Demo UU ODOL, dan Ironi Hukum Perampasan Aset Koruptor: Suara Jalanan yang Gugat Keadilan Ekonomi

Oleh: Dr. Muhammad Ash-Shiddiqy
Suara klakson menggema di berbagai sudut kota. Ribuan sopir truk dari seluruh penjuru Indonesia turun ke jalan, bukan untuk menciptakan kekacauan, melainkan menuntut keadilan. Spanduk-spanduk mereka menyuarakan protes: “Kami Menolak RUU ODOL 2025!”, “Kami Bukan Kriminal!”, hingga “Gerakan Sopir Se-Indonesia Menggugat.” Ini adalah jeritan kolektif dari mereka yang selama ini menjadi tulang punggung logistik nasional.
Ironisnya, ketika Undang-Undang ODOL (Over Dimension Over Load) disahkan dan mulai ditegakkan dengan keras, Rancangan Undang-Undang Perampasan Aset Koruptor justru terus tertunda di parlemen. Rakyat kecil ditekan, sementara pencuri uang negara dilindungi oleh kelambanan sistem hukum.
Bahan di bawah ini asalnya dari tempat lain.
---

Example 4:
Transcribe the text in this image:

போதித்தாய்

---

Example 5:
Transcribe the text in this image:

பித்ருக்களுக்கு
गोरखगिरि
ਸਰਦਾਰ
Inilah potret kegagalan etika politik dan ekonomi di negeri ini.
Apa Itu ODOL dan Mengapa Diprotes?
ODOL merujuk pada kendaraan yang melampaui batas muatan atau ukuran yang ditentukan oleh hukum. Pemerintah, melalui Kementerian Perhubungan, mendorong penindakan terhadap truk ODOL demi alasan keselamatan, efisiensi logistik, dan ketahanan infrastruktur.
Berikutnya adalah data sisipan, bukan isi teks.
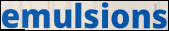
emulsionsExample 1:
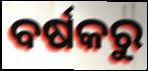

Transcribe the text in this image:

ବର୍ଷକରୁ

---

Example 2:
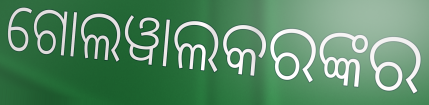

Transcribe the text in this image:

ଗୋଲୱାଲକରଙ୍କର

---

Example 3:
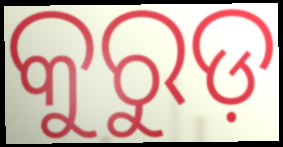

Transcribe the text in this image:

କୁରୁଡ଼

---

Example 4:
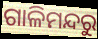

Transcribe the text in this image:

ଗାଳିମନ୍ଦରୁ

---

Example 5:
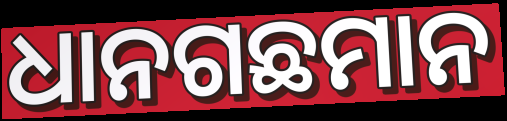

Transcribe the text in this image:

ଧାନଗଛମାନ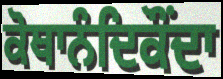
ਕੋਥਾਨੰਦਿਕੌਂਦਾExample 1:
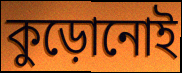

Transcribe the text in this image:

কুড়োনোই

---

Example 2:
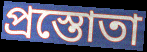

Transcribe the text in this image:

প্রস্তোতা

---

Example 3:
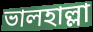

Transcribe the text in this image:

ভালহাল্লা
Namun, dalam implementasinya, sopir justru menjadi korban utama. Truk yang sering kali dimodifikasi atas permintaan pemilik barang, saat ditindak aparat, justru menjadikan sopir sebagai pihak yang dijerat hukum. Sementara pemilik modal, acap kali lolos dari tanggung jawab.
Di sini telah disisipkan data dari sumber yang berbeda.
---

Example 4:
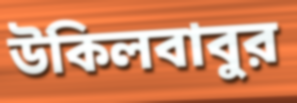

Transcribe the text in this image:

উকিলবাবুর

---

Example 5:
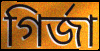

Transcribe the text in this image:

গির্জাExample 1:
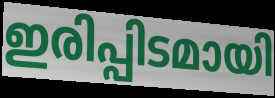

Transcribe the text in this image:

ഇരിപ്പിടമായി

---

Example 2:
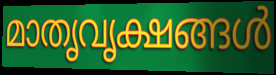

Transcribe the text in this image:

മാതൃവൃക്ഷങ്ങൾ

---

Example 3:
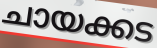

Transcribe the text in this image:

ചായക്കട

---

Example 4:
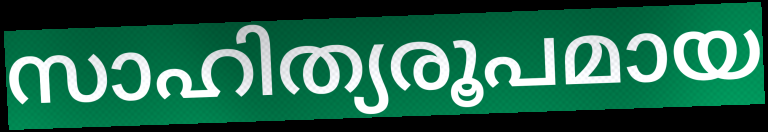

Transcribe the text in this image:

സാഹിത്യരൂപമായ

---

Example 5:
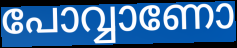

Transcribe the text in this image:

പോവ്വാണോ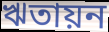
ঋতায়নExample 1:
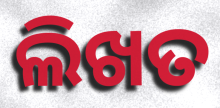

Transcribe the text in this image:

ଲିଖତ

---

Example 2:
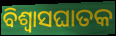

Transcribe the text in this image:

ବିଶ୍ୱାସଘାତକ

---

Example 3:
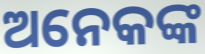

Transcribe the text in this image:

ଅନେକଙ୍କ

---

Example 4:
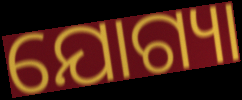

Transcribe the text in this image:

ଯୋଗ୍ୟା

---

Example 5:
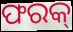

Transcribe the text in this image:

ଫରକ୍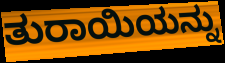
ತುರಾಯಿಯನ್ನು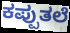
ಕಪ್ಪುತಲೆ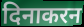
दिनाकरन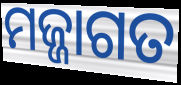
ମଜ୍ଜାଗତ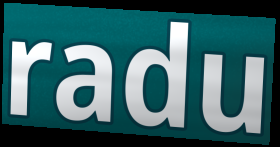
raduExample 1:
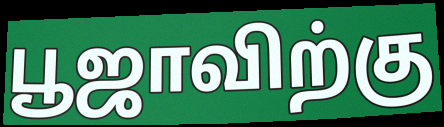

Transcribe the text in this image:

பூஜாவிற்கு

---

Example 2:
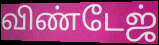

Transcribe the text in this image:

விண்டேஜ்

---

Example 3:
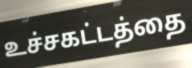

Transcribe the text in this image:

உச்சகட்டத்தை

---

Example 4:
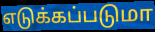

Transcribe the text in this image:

எடுக்கப்படுமா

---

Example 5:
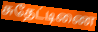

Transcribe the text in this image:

சுதேட்டிணை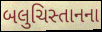
બલુચિસ્તાનનાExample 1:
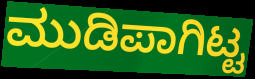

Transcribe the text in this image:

ಮುಡಿಪಾಗಿಟ್ಟ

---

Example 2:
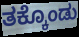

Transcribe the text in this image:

ತಕ್ಕೊಂಡು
Padahal menurut Asosiasi Logistik Indonesia (ALI), lebih dari 70% distribusi barang nasional mengandalkan jalur darat. Menindak sopir tanpa memperbaiki sistem logistik sama artinya dengan mengobati gejala tanpa menyentuh akar penyakit.
Dampak ODOL terhadap Biaya Logistik
Studi LPEM FEB UI pada 2021 mencatat bahwa biaya logistik Indonesia mencapai 23,5% dari PDB, jauh di atas rata-rata negara ASEAN yang hanya 10-15%. Inefisiensi sistem logistik, termasuk permasalahan kendaraan ODOL, menjadi salah satu penyebab utama.
Namun, penerapan UU ODOL tanpa perbaikan menyeluruh pada sistem logistik, mulai dari regulasi muatan hingga kejelasan hubungan kerja antara sopir dan perusahaan, justru menambah beban bagi pihak paling rentan: para sopir.